*Apply what you read*:
**A)** Print the stretch of the E. coli article from "Engineers and scientists" through "the biotechnology industry.".
**B)** In the E. coli article, why could understanding disulfide bond formation matter for diseases such as Alzheimer's and cystic fibrosis? Answer in one to three sentences.

*Document text*:
○ ○ ○ ○ ○

University Of Texas At Austin : 19 February, 2004  (Technical Article)
Engineers and scientists at The University of Texas at Austin and the University of Michigan have forced an unprecedented evolutionary leap in E. coli bacteria, and findings from their study could have ramifications on protein production for the biotechnology industry.
The development, reported in the Feb. 20 issue of Science, demonstrated how the bacterium created an entirely new way to make disulfide bonds. These bonds compose a protein’s stiffening struts that helps the protein fold into its proper, functional, three-dimensional shape. Improperly folded proteins are implicated in diseases ranging from mad cow disease to Alzheimer’s disease.

“We were able to make evolution work for us,” says Dr. George Georgiou, professor of chemical engineering and biomedical engineering at The University of Texas at Austin, and a lead author of the paper. “It illustrated the remarkable diversity of biological systems that can result from a small number of mutations.”

In a process similar to natural selection, Dr. Georgiou and graduate student Lluis Masip made random alterations in the DNA of a strain of mutant bacteria developed by Dr. James Bardwell, an associate professor of molecular, cellular and developmental biology at the University of Michigan. Masip forced the bacteria to use the protein thioredoxin, which normally destroys disulfide bonds, to change its role and create the bonds.

The result required a surprisingly small change in thioredoxin’s make-up, says Masip. Only two amino acid changes, or a 2 percent change in the total number of amino acids in thioredoxin, restored the disulfide bond. The new thioredoxin could later form disulfide bonds using its new artificially-produced pathway, using none of its original disulfide bond mechanisms.

Georgiou, known for his work with antibodies that yielded a potential cure for anthrax, discussed this thioredoxin experiment at a scientific meeting in France in spring 2002, where Bardwell asked if they could collaborate to determine the mutant bacteria’s precise cause for success.

With post-doctoral fellow Jean Francois Collet, Bardwell’s team found that the two amino acid substitutions in thioredoxin cause a remarkable transformation: they result in the binding of two iron and two sulfur atoms that form a complex that bridges two thioredoxin protein molecules. This iron-sulfur cluster was shown to be necessary for the new enzyme to form disulfides. Iron-sulfur complexes occur in many enzymes, but never before had such a functional iron-sulfur complex been introduced into a protein as a result of laboratory evolution. James Penner-Hahn, a professor of chemistry and chair of the Biophysics Research Division at U-M, showed exactly what kind of iron-sulfur cluster was involved.

Bardwell likens the new pathway for disulfide bond formation to engineering.

“People often speak of computer-assisted design, where you try things out on a computer screen before you manufacture them,” he said. “We put the bacteria we were working on under a strong genetic selection, like what can happen in evolution, and the bacteria came up with a completely new answer to the problem of how to form disulfide bonds. I think we can now talk about genetic-assisted design.

“The naturally occurring enzymes involved in disulfide bond formation are a biological pathway whose main features are the same from bacteria to man,” Bardwell said. “Understanding how disulfide bond formation occurs and figuring out new ways to make it happen could be important to numerous disease states, like Alzheimer’s and cystic fibrosis, that result from defective protein folding.”

Disulfides are also vital for the activity of most proteins injected into people for medical purposes, such as insulin and TPA, a blood clot dissolver injected into people having heart attacks and strokes.

○ ○ ○ ○ ○

*Given information*:

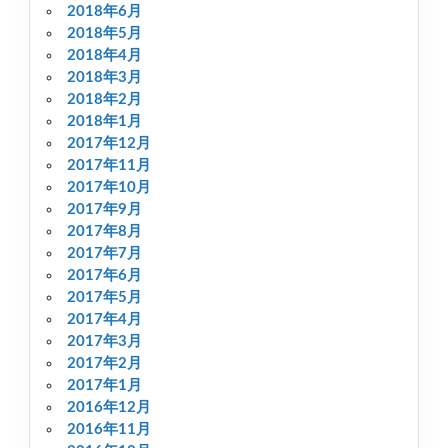
2018年6月
2018年5月
2018年4月
2018年3月
2018年2月
2018年1月
2017年12月
2017年11月
2017年10月
2017年9月
2017年8月
2017年7月
2017年6月
2017年5月
2017年4月
2017年3月
2017年2月
2017年1月
2016年12月
2016年11月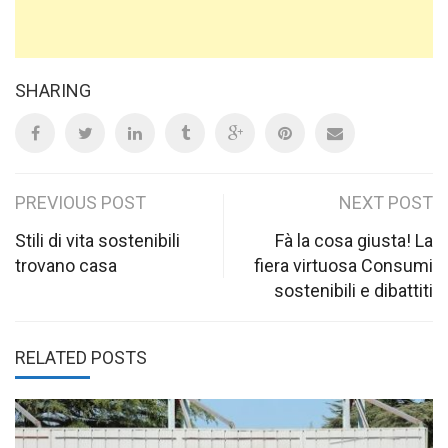
SHARING
Post
PREVIOUS POST
NEXT POST
navigation
Stili di vita sostenibili
Fà la cosa giusta! La
trovano casa
fiera virtuosa Consumi
sostenibili e dibattiti
RELATED POSTS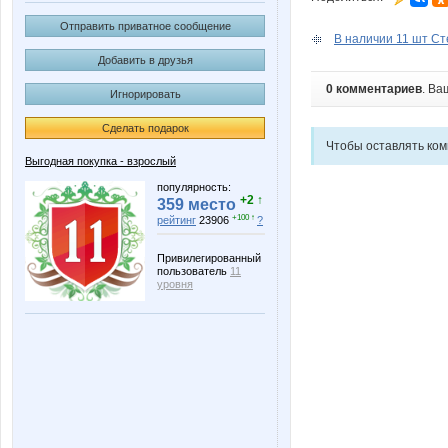
Отправить приватное сообщение
В наличии 11 шт Ст
Добавить в друзья
0 комментариев
. Ва
Игнорировать
Сделать подарок
Чтобы оставлять ко
Выгодная покупка - взрослый
популярность:
+2 ↑
359 место
+100 ↑
рейтинг
23906
?
Привилегированный
пользователь
11
уровня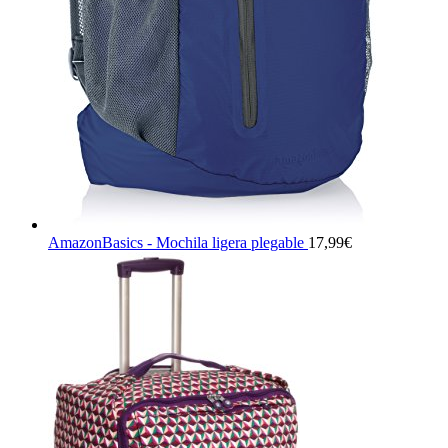
AmazonBasics - Mochila ligera plegable
17,99
€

○ ○ ○ ○ ○

*Solutions in order*:
**A)**
Engineers and scientists at The University of Texas at Austin and the University of Michigan have forced an unprecedented evolutionary leap in E. coli bacteria, and findings from their study could have ramifications on protein production for the biotechnology industry.

**B)** Those diseases result from defective protein folding. Disulfide bonds act as a protein's stiffening struts that help it fold into its proper, functional, three-dimensional shape.